To be clear, I am a proponent of capitalism and free markets and am wary of over regulation. However, it is easy to understand the cynicism of the public regarding “big business” and how they run the show and know how to work the system and hide behind legalese which no consumer could ever reasonably be expected to understand on their own. Besides that, there is the inherent intimidation strategy of throwing resources at a case which most consumers could never expect to match.
As mentioned, I understand there are countless situations of fraudulent claims and these need to be fought diligently. I understand the desire to not acquiesce for sake of precedence. Certainly there are attempted money grabs and claims of unreasonable “damages”. However, to unload with both barrels at anyone with the gumption to complain who, backed by evidence, sincerely feels to have suffered consequences as a victim of misrepresentation is shameful and unconscionable.

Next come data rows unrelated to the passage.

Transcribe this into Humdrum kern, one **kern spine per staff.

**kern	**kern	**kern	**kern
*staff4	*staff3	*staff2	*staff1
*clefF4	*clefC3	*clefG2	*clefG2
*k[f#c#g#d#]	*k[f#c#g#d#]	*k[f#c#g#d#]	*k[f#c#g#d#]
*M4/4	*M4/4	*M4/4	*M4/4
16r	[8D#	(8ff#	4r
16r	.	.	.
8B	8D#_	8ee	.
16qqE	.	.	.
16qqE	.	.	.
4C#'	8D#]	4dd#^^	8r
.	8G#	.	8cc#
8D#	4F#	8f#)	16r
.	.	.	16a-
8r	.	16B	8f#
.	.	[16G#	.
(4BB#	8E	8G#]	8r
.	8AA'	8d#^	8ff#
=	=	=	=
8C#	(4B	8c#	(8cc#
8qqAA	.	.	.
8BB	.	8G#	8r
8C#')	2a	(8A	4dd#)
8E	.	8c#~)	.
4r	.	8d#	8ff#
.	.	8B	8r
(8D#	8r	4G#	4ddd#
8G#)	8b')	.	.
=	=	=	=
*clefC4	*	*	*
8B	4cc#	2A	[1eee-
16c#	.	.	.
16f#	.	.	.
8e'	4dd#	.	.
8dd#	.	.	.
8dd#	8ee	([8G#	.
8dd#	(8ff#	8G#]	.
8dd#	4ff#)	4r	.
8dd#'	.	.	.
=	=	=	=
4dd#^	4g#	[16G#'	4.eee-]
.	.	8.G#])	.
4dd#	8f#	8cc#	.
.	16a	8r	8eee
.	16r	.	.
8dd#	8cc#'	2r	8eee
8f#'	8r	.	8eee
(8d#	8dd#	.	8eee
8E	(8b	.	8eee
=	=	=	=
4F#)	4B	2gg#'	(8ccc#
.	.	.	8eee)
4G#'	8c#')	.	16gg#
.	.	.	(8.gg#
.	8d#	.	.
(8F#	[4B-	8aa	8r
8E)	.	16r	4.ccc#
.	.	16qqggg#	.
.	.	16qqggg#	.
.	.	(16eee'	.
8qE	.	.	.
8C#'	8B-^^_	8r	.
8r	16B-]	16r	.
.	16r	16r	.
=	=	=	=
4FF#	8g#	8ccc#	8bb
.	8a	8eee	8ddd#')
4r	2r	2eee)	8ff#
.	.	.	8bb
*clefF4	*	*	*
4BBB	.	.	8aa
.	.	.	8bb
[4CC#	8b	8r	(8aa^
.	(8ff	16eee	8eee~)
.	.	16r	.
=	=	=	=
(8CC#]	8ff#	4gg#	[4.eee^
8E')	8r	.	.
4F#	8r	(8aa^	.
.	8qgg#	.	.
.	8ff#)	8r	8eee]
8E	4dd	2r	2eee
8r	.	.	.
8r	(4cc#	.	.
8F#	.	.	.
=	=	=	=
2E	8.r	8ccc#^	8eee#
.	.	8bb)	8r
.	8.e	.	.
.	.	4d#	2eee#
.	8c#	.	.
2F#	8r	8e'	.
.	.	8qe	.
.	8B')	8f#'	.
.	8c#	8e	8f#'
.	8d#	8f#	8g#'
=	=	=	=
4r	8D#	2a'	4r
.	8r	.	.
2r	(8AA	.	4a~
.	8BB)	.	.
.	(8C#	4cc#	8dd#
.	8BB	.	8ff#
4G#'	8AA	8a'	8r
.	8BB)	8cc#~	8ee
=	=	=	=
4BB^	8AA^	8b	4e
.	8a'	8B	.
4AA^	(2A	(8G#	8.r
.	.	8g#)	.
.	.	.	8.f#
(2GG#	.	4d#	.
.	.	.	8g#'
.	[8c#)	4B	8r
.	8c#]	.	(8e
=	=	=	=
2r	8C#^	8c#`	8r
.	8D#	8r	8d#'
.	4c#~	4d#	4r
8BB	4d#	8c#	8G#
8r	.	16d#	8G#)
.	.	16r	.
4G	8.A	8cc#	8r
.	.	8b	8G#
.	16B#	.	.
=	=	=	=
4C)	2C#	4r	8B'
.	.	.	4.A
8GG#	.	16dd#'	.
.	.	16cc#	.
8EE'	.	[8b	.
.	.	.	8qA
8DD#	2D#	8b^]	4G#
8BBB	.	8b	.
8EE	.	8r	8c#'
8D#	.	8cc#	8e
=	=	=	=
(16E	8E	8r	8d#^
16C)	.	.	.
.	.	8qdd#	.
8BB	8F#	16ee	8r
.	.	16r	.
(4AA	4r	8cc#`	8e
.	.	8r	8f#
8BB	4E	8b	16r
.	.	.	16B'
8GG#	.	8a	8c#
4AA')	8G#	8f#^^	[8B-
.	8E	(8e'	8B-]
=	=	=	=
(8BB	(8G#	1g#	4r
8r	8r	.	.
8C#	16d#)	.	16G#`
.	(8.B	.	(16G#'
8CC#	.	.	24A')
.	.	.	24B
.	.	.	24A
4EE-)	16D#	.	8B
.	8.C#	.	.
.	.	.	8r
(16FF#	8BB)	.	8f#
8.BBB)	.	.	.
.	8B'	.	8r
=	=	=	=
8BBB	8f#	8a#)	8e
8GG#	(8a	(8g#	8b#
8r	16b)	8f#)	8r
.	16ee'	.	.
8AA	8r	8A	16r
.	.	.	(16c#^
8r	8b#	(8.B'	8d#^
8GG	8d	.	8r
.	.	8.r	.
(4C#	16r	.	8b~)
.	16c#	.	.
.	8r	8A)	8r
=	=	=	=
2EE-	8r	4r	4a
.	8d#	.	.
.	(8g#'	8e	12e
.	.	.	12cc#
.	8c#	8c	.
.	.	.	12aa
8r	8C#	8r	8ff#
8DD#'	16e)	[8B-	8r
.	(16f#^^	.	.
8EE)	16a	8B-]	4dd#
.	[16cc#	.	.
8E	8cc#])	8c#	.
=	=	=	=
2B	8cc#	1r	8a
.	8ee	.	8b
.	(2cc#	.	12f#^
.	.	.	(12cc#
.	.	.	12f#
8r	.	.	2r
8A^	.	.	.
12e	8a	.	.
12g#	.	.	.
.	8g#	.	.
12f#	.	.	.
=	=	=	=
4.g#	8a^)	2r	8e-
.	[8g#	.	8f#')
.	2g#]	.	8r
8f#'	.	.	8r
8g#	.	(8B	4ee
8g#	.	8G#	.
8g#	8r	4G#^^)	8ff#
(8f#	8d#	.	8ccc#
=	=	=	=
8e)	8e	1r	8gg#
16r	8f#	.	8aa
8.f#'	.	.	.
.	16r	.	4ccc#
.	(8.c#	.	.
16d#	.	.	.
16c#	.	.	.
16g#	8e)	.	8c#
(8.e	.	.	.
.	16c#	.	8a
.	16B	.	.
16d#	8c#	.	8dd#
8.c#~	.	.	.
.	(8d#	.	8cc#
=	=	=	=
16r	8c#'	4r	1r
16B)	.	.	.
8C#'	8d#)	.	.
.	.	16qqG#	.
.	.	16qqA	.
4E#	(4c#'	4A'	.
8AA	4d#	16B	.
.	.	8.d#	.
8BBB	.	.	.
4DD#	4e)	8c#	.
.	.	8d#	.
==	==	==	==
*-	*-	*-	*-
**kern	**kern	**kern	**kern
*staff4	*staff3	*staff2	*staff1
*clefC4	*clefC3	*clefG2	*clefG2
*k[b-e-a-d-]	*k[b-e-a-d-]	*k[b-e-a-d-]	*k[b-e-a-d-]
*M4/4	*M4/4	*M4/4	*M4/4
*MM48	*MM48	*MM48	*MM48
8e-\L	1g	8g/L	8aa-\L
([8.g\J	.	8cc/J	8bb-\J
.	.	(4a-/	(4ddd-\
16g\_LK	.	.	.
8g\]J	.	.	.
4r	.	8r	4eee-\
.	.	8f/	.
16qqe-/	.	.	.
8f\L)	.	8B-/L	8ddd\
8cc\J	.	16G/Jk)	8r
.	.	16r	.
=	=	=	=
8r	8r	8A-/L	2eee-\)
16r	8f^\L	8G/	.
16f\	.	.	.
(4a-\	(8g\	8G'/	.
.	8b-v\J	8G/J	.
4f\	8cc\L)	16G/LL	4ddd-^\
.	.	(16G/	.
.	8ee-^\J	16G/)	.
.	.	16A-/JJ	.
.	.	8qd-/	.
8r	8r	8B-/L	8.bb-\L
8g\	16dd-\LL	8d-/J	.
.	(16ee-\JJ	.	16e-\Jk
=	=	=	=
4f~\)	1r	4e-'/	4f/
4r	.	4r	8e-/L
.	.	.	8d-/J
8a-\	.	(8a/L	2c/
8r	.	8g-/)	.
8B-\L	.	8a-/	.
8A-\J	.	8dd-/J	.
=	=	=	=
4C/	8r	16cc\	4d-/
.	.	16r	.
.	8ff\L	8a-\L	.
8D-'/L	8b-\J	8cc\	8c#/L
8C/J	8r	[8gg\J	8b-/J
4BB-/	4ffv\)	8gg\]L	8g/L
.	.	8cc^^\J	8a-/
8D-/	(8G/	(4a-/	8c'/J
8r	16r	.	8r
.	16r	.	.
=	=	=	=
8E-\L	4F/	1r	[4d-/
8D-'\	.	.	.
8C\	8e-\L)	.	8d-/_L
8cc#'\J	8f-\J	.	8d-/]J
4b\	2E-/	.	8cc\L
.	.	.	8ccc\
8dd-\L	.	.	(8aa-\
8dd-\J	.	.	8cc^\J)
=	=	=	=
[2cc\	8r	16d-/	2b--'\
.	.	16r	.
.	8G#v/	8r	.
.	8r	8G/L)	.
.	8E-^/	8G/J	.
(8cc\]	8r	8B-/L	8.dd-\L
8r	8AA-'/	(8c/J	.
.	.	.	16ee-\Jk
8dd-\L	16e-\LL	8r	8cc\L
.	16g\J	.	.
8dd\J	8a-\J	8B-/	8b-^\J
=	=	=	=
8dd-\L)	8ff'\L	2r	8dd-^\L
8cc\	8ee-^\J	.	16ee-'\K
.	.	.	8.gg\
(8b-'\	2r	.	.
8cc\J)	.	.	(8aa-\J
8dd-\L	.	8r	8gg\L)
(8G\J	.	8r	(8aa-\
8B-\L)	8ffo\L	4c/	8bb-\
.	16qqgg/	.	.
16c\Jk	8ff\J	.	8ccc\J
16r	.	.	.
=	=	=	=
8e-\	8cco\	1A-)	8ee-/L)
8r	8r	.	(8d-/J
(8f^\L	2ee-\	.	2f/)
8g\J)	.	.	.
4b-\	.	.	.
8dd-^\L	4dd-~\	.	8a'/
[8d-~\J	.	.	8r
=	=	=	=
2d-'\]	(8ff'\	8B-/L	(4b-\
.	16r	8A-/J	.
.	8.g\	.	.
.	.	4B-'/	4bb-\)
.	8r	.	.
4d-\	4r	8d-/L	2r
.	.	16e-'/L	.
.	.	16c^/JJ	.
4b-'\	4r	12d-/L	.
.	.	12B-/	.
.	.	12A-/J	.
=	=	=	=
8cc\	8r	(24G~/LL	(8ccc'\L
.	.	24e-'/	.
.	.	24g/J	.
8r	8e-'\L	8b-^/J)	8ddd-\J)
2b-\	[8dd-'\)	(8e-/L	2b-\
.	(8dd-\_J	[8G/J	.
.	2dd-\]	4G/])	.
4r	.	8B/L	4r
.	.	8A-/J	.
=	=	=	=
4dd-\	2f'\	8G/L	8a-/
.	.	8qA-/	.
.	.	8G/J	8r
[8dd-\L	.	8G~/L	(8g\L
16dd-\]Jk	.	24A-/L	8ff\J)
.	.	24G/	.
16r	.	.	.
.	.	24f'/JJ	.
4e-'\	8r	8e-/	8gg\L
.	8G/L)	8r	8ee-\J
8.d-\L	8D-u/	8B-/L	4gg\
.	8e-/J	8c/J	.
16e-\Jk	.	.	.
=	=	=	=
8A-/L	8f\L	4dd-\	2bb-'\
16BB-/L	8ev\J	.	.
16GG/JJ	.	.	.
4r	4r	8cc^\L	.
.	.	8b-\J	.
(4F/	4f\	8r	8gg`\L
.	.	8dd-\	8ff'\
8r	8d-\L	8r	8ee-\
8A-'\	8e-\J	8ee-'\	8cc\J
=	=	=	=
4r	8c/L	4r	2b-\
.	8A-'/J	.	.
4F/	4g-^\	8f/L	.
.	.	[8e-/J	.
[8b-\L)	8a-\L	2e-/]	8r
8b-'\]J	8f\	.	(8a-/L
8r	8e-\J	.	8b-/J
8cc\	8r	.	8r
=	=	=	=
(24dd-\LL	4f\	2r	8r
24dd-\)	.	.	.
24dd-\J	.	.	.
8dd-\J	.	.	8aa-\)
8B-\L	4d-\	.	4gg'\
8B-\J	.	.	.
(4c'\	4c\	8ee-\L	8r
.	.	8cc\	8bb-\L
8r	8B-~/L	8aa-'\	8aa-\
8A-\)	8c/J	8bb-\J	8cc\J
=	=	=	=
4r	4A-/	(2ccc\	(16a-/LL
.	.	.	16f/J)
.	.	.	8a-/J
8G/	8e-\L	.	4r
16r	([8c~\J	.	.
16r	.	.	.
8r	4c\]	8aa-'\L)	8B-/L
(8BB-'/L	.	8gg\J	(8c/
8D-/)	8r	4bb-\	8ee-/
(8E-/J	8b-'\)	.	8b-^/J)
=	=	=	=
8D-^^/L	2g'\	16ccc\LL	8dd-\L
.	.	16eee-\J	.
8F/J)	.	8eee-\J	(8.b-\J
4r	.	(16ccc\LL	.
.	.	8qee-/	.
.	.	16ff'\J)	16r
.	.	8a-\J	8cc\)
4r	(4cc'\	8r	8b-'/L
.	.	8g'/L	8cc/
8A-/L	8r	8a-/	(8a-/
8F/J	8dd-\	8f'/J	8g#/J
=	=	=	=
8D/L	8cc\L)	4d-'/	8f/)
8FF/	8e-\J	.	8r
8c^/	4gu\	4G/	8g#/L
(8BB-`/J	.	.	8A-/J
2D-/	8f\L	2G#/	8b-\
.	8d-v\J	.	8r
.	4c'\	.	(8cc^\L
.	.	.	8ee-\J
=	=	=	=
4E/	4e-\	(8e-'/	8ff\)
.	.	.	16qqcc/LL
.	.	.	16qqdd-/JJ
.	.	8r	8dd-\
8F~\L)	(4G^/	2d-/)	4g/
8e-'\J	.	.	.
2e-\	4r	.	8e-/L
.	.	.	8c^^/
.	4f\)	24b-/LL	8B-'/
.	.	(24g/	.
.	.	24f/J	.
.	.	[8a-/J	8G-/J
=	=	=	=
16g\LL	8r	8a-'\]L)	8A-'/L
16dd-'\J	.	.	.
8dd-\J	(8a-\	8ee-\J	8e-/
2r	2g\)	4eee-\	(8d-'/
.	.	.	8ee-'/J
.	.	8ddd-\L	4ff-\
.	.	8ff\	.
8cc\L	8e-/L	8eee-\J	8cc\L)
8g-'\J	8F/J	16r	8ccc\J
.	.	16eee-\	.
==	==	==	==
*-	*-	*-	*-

There is a pragmatic reason I care as well. All of this makes my life, and those of everyone trying to professionally deliver products and services to the market, needlessly difficult because the cynicism is understandably ramped up to such a level that we spend a meaningful percentage of our time convincing prospects we’re not the bad guys. We have to spend significant effort trying to convince the consumers that the same corporations marketing to them aren’t going to do everything they can to take advantage of them and pull out all the stops to fight them when the first thing doesn’t go their way. In other words, cynicism isn’t fabricated; it’s earned.
There has to be a better way.
UPDATE: I recently learned the arbitration panel ruled in the claimants’ favor and awarded damages. I am pro-insurance and generally pro-corporation but it does feel good to see irresponsible parties held accountable.